> [Assignment]:
Scanning the entries below, copy every line that contains the word "respectievelijke".

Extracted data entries
*** Block opens ***
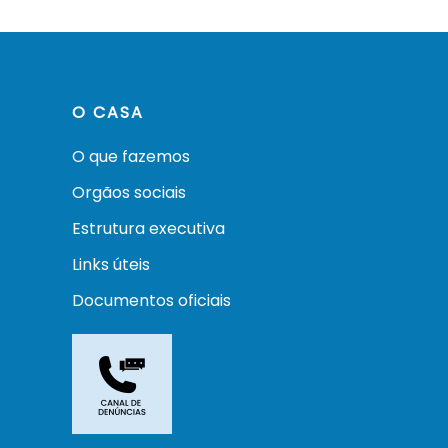
O CASA
O que fazemos
Orgãos sociais
Estrutura executiva
Links úteis
Documentos oficiais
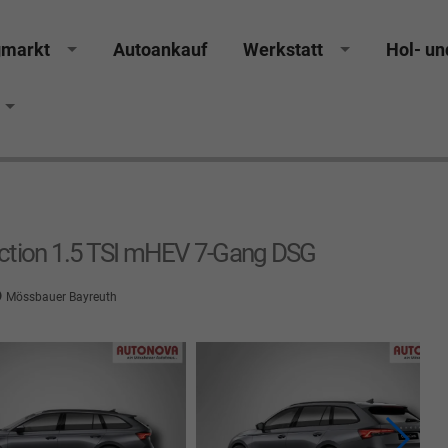
gmarkt
Autoankauf
Werkstatt
Hol- un
rucker Räthel MGS Autohaus günstig Finanzierung Lea
ction 1.5 TSI mHEV 7-Gang DSG
Mössbauer Bayreuth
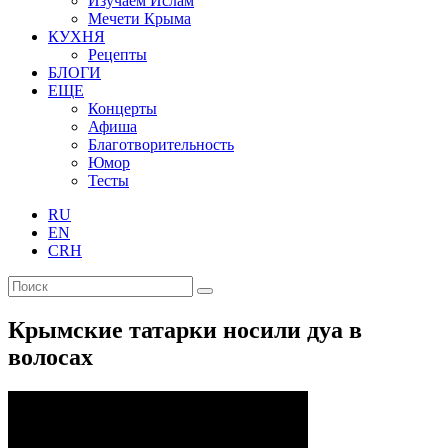
Изучаем Ислам
Мечети Крыма
КУХНЯ
Рецепты
БЛОГИ
ЕЩЕ
Концерты
Афиша
Благотворительность
Юмор
Тесты
RU
EN
CRH
Крымские татарки носили дуа в
волосах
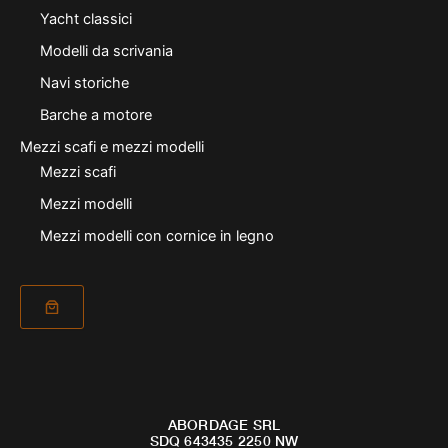
Yacht classici
Modelli da scrivania
Navi storiche
Barche a motore
Mezzi scafi e mezzi modelli
Mezzi scafi
Mezzi modelli
Mezzi modelli con cornice in legno
ABORDAGE SRL
SDQ 643435 2250 NW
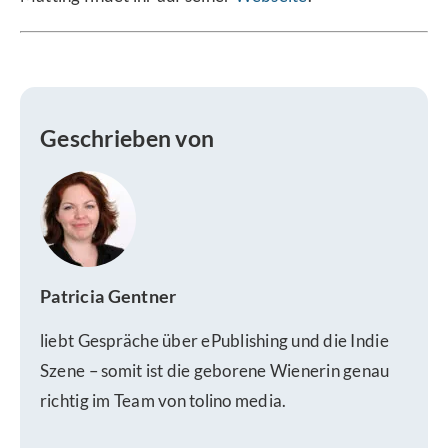
Geschrieben von
Patricia Gentner
liebt Gespräche über ePublishing und die Indie
Szene – somit ist die geborene Wienerin genau
richtig im Team von tolino media.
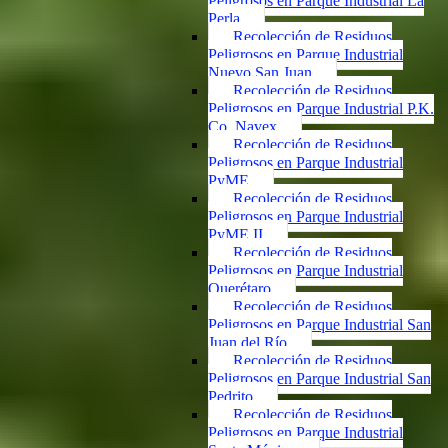
Peligrosos en Parque Industrial La
Perla
Recolección de Residuos
Peligrosos en Parque Industrial
Nuevo San Juan
Recolección de Residuos
Peligrosos en Parque Industrial P.K.
Co. Navex
Recolección de Residuos
Peligrosos en Parque Industrial
PyME
Recolección de Residuos
Peligrosos en Parque Industrial
PyME II
Recolección de Residuos
Peligrosos en Parque Industrial
Querétaro
Recolección de Residuos
Peligrosos en Parque Industrial San
Juan del Río
Recolección de Residuos
Peligrosos en Parque Industrial San
Pedrito
Recolección de Residuos
Peligrosos en Parque Industrial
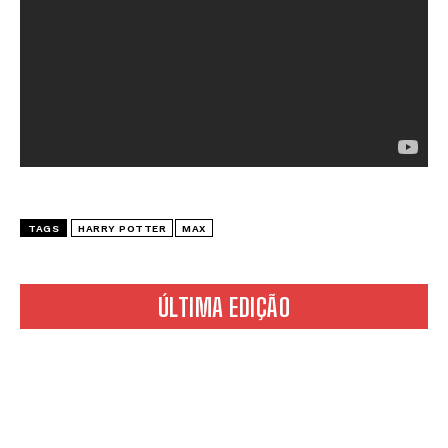
TAGS
HARRY POTTER
MAX
ÚLTIMA EDIÇÃO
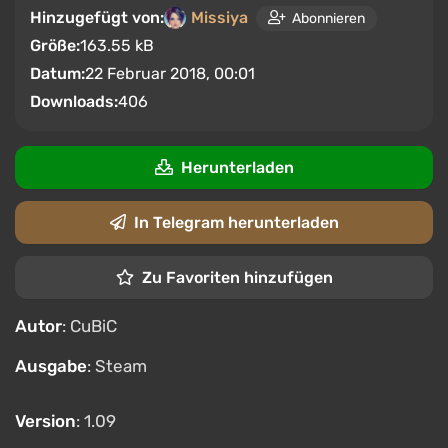
Hinzugefügt von:
Missiya
Abonnieren
Größe:
163.55 kB
Datum:
22 Februar 2018, 00:01
Downloads:
406
Herunterladen
In Telegram herunterladen
Zu Favoriten hinzufügen
Autor
: CuBiC
Ausgabe
: Steam
Version
: 1.09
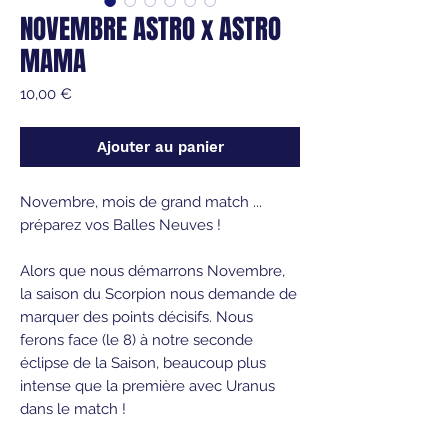
NOVEMBRE ASTRO x ASTRO
MAMA
Prix
10,00 €
Ajouter au panier
Novembre, mois de grand match ...
préparez vos Balles Neuves !
Alors que nous démarrons Novembre,
la saison du Scorpion nous demande de
marquer des points décisifs. Nous
ferons face (le 8) à notre seconde
éclipse de la Saison, beaucoup plus
intense que la première avec Uranus
dans le match !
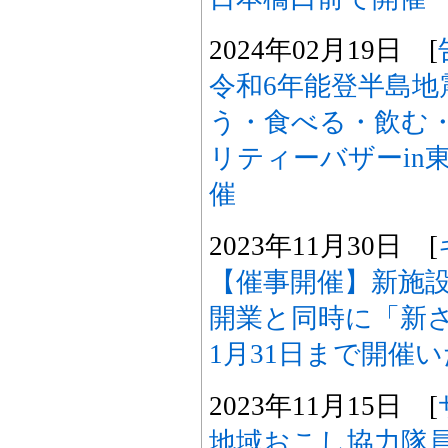
2024年02月19日 [
令和6年能登半島地
う・食べる・飲む・
リティーバザーin東
催
2023年11月30日 [
【催事開催】新施設
開業と同時に「新
1月31日まで開催
2023年11月15日 [
地域おこし協力隊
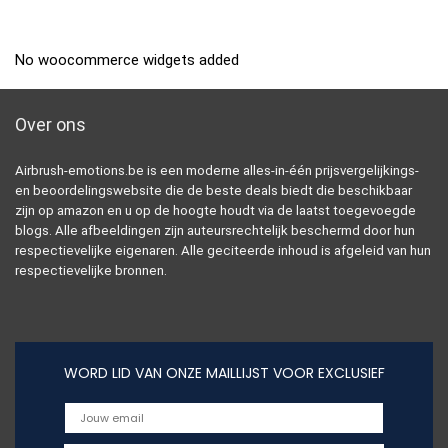
No woocommerce widgets added
Over ons
Airbrush-emotions.be is een moderne alles-in-één prijsvergelijkings-
en beoordelingswebsite die de beste deals biedt die beschikbaar
zijn op amazon en u op de hoogte houdt via de laatst toegevoegde
blogs. Alle afbeeldingen zijn auteursrechtelijk beschermd door hun
respectievelijke eigenaren. Alle geciteerde inhoud is afgeleid van hun
respectievelijke bronnen.
WORD LID VAN ONZE MAILLIJST VOOR EXCLUSIEF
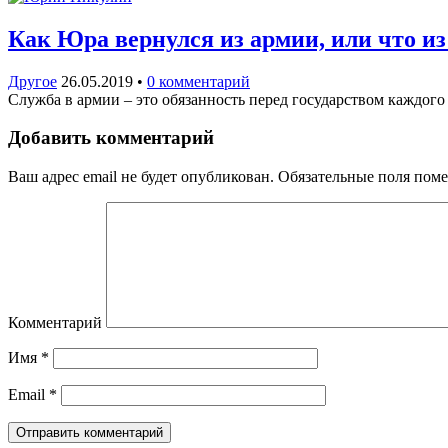
Как Юра вернулся из армии, или что из
Другое
26.05.2019
•
0 комментарий
Служба в армии – это обязанность перед государством каждого
Добавить комментарий
Ваш адрес email не будет опубликован.
Обязательные поля пом
Комментарий
Имя
*
Email
*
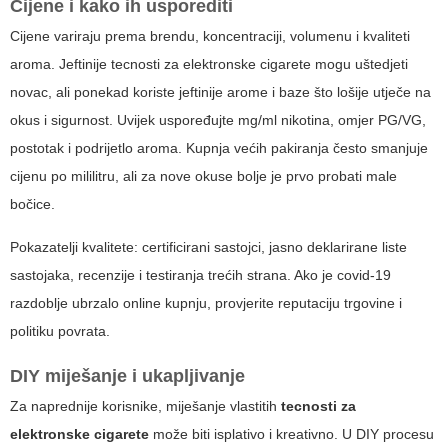
Cijene i kako ih usporediti
Cijene variraju prema brendu, koncentraciji, volumenu i kvaliteti
aroma. Jeftinije
tecnosti za elektronske cigarete
mogu uštedjeti
novac, ali ponekad koriste jeftinije arome i baze što lošije utječe na
okus i sigurnost. Uvijek uspoređujte mg/ml nikotina, omjer PG/VG,
postotak i podrijetlo aroma. Kupnja većih pakiranja često smanjuje
cijenu po mililitru, ali za nove okuse bolje je prvo probati male
bočice.
Pokazatelji kvalitete: certificirani sastojci, jasno deklarirane liste
sastojaka, recenzije i testiranja trećih strana. Ako je covid-19
razdoblje ubrzalo online kupnju, provjerite reputaciju trgovine i
politiku povrata.
DIY miješanje i ukapljivanje
Za naprednije korisnike, miješanje vlastitih
tecnosti za
elektronske cigarete
može biti isplativo i kreativno. U DIY procesu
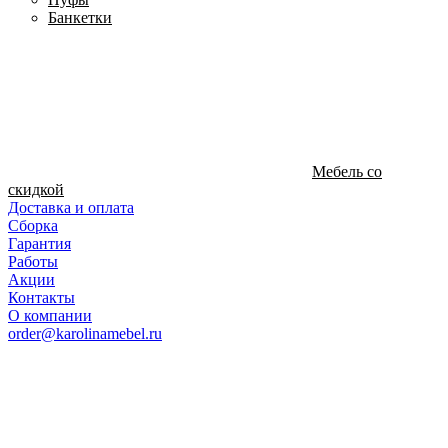
Банкетки
Мебель со
скидкой
Доставка и оплата
Сборка
Гарантия
Работы
Акции
Контакты
О компании
order@karolinamebel.ru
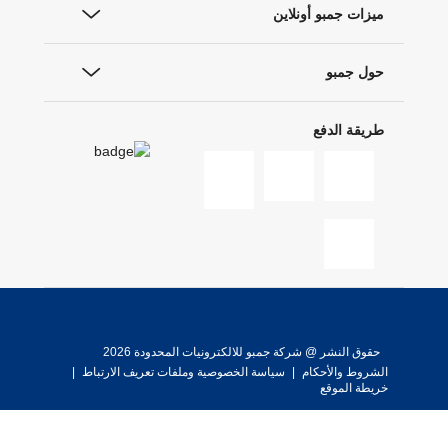
ميزات جمبو أونلاين
حول جمبو
طريقة الدفع
حقوق النشر @ شركة جمبو للالكترونيات المحدودة 2026
الشروط والأحكام
|
سياسة الخصوصية وملفات تعريف الارتباط
|
خريطة الموقع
*** Block closes ***
> [Exercise solution]:
respectievelijke eigenaren. Alle geciteerde inhoud is afgeleid van hun
respectievelijke bronnen.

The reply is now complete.